- [Excerpt provided]
━━━━━━━━━━

- European box art
- Developer: Nintendo EAD
- Publisher: Nintendo
- Director: Motoi Okamoto
- Producers: Katsuya Eguchi Kiyoshi Mizuki
- Programmer: Tsutomu Kaneshige
- Artist: Junji Morii
- Composers: Shinobu Tanaka Ryō Nagamatsu
- Series: Wii
- Platform: Wii
- Release: JP: December 2, 2006; AU: December 7, 2006; EU: December 8, 2006; NA: February 12, 2007;
- Genre: Party
- Modes: Single-player, multiplayer

= Wii Play =

2006 video game

Wii Play (Note: Known in Japan as Your First Step to Wii (はじめてのWii, Hajimete no Wii)) is a 2006 party video game developed and published by Nintendo for the Wii. It was released as a launch game for the console in Japan, Europe, and Australia in December 2006, and was released in North America in February 2007. The game features nine minigames, including a Duck Hunt-esque shooting range, a fishing game, and a billiards game, each of which are designed to showcase the features of the Wii Remote controller.

Developed as a compilation of prototype games originally shown off at E3 2006, Wii Play was developed by Nintendo EAD simultaneously with Wii Sports, which also contained tech demos from E3. The featured games make use of several aspects of the Wii Remote, such as its detection of rotation and depth movement through motion sensing and its infrared pointer.

Despite mixed reception from critics who criticized the game for its repetitiveness, Wii Play was a commercial success, with strong sales being largely connected to the game's inclusion of an additional Wii Remote at the time of its release. It is the fifth best-selling game for the Wii and the fortieth best-selling video game of all-time, having sold 28.02 million copies worldwide. A sequel titled Wii Play: Motion was released in 2011.

==Gameplay==

Minigames such as Shooting Range, which pays homage to the NES game Duck Hunt, utilize the Wii Remote's infrared sensor, allowing the system to track where the user is pointing the controller.

Wii Play is a party game consisting of nine minigames that make use of the Wii Remote's several unique features. These games can either be played in single-player mode or in a two-player multiplayer versus mode in which each player's number of wins are recorded. Upon starting the game, only one of the featured minigames is accessible, but the other eight are systematically unlocked as the player tries each one. The player is able to use their own custom Mii avatars created through the Mii Channel, who appear in several of the included minigames. High scores are saved when playing in single-player mode, and achieving certain high scores awards the player with bronze, silver, gold and platinum medals for the respective game, along with a message sent to the Wii Message Board containing a short tip for that respective game.

━━━━━━━━━━

- [Record excerpts]

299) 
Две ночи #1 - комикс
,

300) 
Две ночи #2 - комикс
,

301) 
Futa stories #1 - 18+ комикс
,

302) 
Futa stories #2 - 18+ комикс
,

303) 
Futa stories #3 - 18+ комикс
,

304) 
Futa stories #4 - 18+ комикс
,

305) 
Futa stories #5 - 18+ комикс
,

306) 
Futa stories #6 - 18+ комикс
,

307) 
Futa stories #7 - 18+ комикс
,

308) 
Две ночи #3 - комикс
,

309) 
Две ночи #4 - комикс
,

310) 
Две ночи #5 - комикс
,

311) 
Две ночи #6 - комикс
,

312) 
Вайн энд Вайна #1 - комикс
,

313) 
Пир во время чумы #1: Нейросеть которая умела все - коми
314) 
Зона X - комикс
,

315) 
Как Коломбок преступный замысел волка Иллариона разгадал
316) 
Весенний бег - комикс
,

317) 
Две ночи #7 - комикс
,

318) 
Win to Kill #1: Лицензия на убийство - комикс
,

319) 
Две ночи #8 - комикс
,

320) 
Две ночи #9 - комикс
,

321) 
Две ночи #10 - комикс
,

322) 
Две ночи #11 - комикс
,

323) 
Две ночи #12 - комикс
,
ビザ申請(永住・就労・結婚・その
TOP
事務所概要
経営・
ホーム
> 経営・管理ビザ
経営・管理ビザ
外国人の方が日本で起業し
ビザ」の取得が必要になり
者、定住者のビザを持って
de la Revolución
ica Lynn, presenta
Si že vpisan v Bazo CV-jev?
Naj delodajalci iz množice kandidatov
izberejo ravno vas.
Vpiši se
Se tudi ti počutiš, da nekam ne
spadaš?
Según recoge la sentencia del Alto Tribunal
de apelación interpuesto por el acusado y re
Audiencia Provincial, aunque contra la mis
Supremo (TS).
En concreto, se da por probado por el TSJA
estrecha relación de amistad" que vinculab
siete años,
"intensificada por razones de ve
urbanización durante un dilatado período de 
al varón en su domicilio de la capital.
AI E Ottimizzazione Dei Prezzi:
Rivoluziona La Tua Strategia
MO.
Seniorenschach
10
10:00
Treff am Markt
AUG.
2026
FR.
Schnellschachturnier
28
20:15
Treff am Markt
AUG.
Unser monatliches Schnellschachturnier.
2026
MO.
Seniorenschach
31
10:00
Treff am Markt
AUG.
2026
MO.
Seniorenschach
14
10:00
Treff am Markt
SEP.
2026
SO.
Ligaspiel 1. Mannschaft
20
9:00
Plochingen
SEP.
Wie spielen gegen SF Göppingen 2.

━━━━━━━━━━

- [Required action A]
Answer these questions from the Wii Play article:
(i) How many copies of Wii Play have been sold worldwide?
(ii) Which Nintendo division developed Wii Play alongside Wii Sports?
(iii) Which medals can a player earn for high scores in single-player mode?
- [Required action B] Revise the Wii Play article from "Wii Play (Note: Known" to "Wii Remote controller.", replacing "launch game" with "launch title".
- [Required action C] Carry on the Wii Play article from the point where it stops.

- [Exercise response A]
(i) 28.02 million copies.
(ii) Nintendo EAD.
(iii) Bronze, silver, gold and platinum medals.

- [Exercise response B]
Wii Play (Note: Known in Japan as Your First Step to Wii (はじめてのWii, Hajimete no Wii)) is a 2006 party video game developed and published by Nintendo for the Wii. It was released as a launch title for the console in Japan, Europe, and Australia in December 2006, and was released in North America in February 2007. The game features nine minigames, including a Duck Hunt-esque shooting range, a fishing game, and a billiards game, each of which are designed to showcase the features of the Wii Remote controller.

- [Exercise response C]
===Games===

Shooting Range is a shooting game similar to Duck Hunt in which players go through several consecutive rounds of shooting objects that appear on the screen by pointing the Wii Remote at the Wii's sensor bar to aim and firing with the controller's trigger button. Objects include balloons, bullseye targets, clay disks, tin cans, and UFOs which descend from the sky and attempt to abduct tiny copies of the player's Mii. Extra points can be earned by shooting several objects consecutively without missing, and ducks also occasionally fly across the screen which can be shot for additional points. The game's multiplayer mode has two players competing to earn the highest number of points; conversely, a second player can join during single-player mode and help player one earn points, or player one can take a second Wii Remote and use it with their primary controller to assist in shooting.

In Find Mii, crowds of unique Mii characters gather on the screen, out of which the player must locate certain Miis whose qualities pertain to the instructions given to the player, such as locating two identical characters or locating the fastest-moving character in a crowd of walking people. In single-player mode, the player must get through as many stages as possible before the time limit runs out, with each Mii found extending the number of seconds left on the timer and giving a certain number of points depending on how quickly the player locates and chooses them. In multiplayer mode, two players compete to find the highest number of Mii characters within two minutes. Choosing an incorrect Mii in single-player mode removes a number of seconds from the timer, while in multiplayer mode the player who picks the incorrect character loses points.

Table Tennis is a standard game of table tennis, in which the player volleys a ping-pong ball back and forth by pointing at the sensor bar and moving the Wii Remote from side to side. In single-player mode, the player cooperates with a computer player in order to rally the ball back and forth with each other as many times as possible. In multiplayer mode, two opponents compete to hit the ball past each other in order to score points, with the first player to achieve eleven points winning.

In Pose Mii, the player controls their Mii character around an open background via the Wii Remote pointer and tries to burst large, falling bubbles and prevent them from descending to the bottom of the screen, twisting the Wii Remote in order to rotate the character and fit them into the silhouettes on the bubbles and pushing certain buttons to cycle between different poses that the Mii can strike in order to conform to the shapes of the silhouettes. The game is over once the player allows three bubbles to float past them and reach the bottom of the screen. In multiplayer mode, red and blue bubbles pertaining to each player's respective color fall down, and players attempt to get the highest number of points with each player losing a point if a bubble in their color falls to the bottom.

Laser Hockey is an air hockey game comparable to Pong in which two players try to hit a laser puck across the screen into the opponent's goal using a paddle controlled via the Wii Remote pointer. The paddle can be twisted around by twisting the Wii remote in order to hit the ball in different directions. Single-player mode is a two-minute match against the CPU, whereas in two-player mode, the first player to score eight points wins.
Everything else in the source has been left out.